Existir é Ser Pensado: A Ontologia do Encontro
- Raphael Sousa
- 30 de mai.
- 3 min de leitura

A existência não se dá no corpo nem se basta na matéria. Tampouco se encerra no pensamento que a concebe como objeto, ou na consciência que a sustenta como ilusão de totalidade. A existência se dá — e só se dá — no encontro. Fora dele, tudo é devaneio que se toma por realidade. Pois o Eu que não conhece o Outro conhece apenas o espelho: nele se reflete, nele se confunde, nele se esvazia.
Dizer que “existo apenas em minha mente”, como pretendia Descartes, ou que o mundo é fruto de minha representação, como preconizava Heidegger, é afirmar um desespero e um devaneio: o do ser que se quis inteiro em si, mas descobriu-se órfão do mundo. Não, não é esse o caminho da lucidez — é o de uma razão que se fechou ao mistério e à alteridade. Existir é, pois, enxergar. Enxergar, neste contexto, não é ver. É conhecer de tal modo que o Outro já não possa mais ser ignorado. É ser tocado. É ser chamado. E, por isso mesmo, transformado.
Existir, então, não é simplesmente “ser” — é ser com. É responder e ser respondido. Pois eu só me torno Eu no instante em que um Tu me responde. E se não há Tu, também não há Eu. Há apenas a sombra de um pronome cansado de si. Sim, percebo agora: o meu ser não se cumpre no isolamento de minha mente. O pensamento que me pensa a mim mesmo é pálido. Preciso ser pensado por alguém que não sou eu — por um Outro que me olhe sem que eu o controle, que me veja para além de minhas máscaras, que me diga: “Tu és”.
Há, pois, uma condição relacional da existência: não posso ser, a não ser na memória do Outro, na carne do outro, no risco de me deixar ver. E nisso reside tanto a salvação quanto o perigo. Porque o outro tem o poder de me formar — ou me desfazer. Ele pode me acolher — ou me excluir. E, ainda assim, prefiro esse risco à segurança estéril do isolamento.
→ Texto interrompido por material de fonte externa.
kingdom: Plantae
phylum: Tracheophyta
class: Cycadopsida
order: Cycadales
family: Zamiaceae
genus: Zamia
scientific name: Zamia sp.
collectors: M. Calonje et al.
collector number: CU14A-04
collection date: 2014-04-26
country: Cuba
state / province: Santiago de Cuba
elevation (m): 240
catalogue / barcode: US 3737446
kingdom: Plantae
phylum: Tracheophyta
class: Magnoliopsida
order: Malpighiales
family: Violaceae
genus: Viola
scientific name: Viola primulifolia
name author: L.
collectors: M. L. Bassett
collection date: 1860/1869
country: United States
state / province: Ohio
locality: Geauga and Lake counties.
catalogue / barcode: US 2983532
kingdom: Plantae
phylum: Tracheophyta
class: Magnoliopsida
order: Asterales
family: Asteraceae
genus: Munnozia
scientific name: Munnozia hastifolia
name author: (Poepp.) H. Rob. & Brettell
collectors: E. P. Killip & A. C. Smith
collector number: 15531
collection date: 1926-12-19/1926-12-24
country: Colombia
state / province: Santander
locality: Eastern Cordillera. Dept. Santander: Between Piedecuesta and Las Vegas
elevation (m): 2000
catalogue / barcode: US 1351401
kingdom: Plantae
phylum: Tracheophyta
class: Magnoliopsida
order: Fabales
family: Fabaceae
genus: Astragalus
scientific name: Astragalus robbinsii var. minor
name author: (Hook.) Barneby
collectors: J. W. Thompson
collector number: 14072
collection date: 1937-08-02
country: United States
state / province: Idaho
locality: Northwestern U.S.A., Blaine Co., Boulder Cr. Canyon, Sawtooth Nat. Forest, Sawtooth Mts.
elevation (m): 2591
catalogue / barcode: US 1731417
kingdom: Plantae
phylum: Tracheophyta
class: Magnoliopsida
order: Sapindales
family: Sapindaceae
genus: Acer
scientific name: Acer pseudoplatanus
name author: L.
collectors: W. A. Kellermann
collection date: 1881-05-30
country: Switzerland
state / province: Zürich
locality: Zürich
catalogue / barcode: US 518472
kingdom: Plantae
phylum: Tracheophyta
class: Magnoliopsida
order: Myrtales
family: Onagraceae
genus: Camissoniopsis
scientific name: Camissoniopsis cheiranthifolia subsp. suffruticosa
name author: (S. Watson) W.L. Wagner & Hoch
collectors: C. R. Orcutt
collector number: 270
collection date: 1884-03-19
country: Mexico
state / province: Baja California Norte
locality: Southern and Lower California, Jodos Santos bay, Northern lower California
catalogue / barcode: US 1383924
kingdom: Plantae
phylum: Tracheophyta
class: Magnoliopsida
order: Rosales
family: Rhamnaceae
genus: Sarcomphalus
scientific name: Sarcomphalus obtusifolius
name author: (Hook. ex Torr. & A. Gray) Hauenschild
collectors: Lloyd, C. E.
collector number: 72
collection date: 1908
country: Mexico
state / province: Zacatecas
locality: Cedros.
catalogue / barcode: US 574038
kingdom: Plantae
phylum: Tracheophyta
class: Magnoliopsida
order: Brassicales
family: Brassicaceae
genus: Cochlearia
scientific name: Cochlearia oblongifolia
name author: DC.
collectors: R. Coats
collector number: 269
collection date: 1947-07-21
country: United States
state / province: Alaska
Por isso, o desejo que arde não é apenas erótico no sentido vulgar. É ontológico: desejo ser tocado, ser conhecido, ser habitado. Essa é, portanto, a verdadeira ontologia do encontro. Desejo penetrar a carne alheia para que, assim, minha alma seja atravessada por outra, como o fogo atravessa o incenso e o torna fragrância. E os que julgam esse desejo como vício, como doença ou pecado, não compreenderam que o verdadeiro mal não está no toque, mas na recusa de ver no outro um Tu.
Ah, existir no pensamento de alguém... Que milagre! Que antídoto contra o abismo do tempo! Pois o que é a vida senão um breve lampejo entre dois esquecimentos? E se, por um instante, alguém me leva consigo em lembrança — então não fui em vão. E se ninguém me leva? Se minha existência ecoa apenas no vazio? Então sou apenas ruído perdido na vastidão indiferente do real.
Contudo, tampouco posso reduzir-me a ser um reflexo moldado por olhares alheios. Há um risco simétrico: perder-me no desejo de ser amado e não mais saber quem sou. Entre o isolamento e a dissolução, há um fio tênue — e nesse fio, caminha o Ser. Pois só posso ser verdadeiramente eu, quando, no olhar do outro, ainda assim me reconheço. O Outro, portanto, não é apenas salvação. Ele é também risco. Pois aquele que nos pensa, também nos cria. Pode nos distorcer, nos esquecer, nos reduzir a fábula ou caricatura. Somos moldados por olhares que não controlamos. E, mesmo assim, há aí uma espécie de bênção: ser pensado é, afinal, resistir ao nada. Ainda que o pensamento alheio nos refaça, nos desloca do esquecimento.
E vejam, aqui, o mistério: Hoje, ao pensar em Ti — não como objeto, mas como presença — senti um sopro de eternidade. Não sei se me lembras, se me acolhes ou me esqueces. Mas eu te pensei. E ao fazê-lo, não te captei — te invoquei. Em mim, viveste. E isso, por si, já é sagrado.
Mas e eu? Vivo em ti?
Porque se não vivo em tua memória, talvez jamais tenha sido de fato. Pois o Eu que não é lembrado como Tu por alguém, é apenas ruína de si.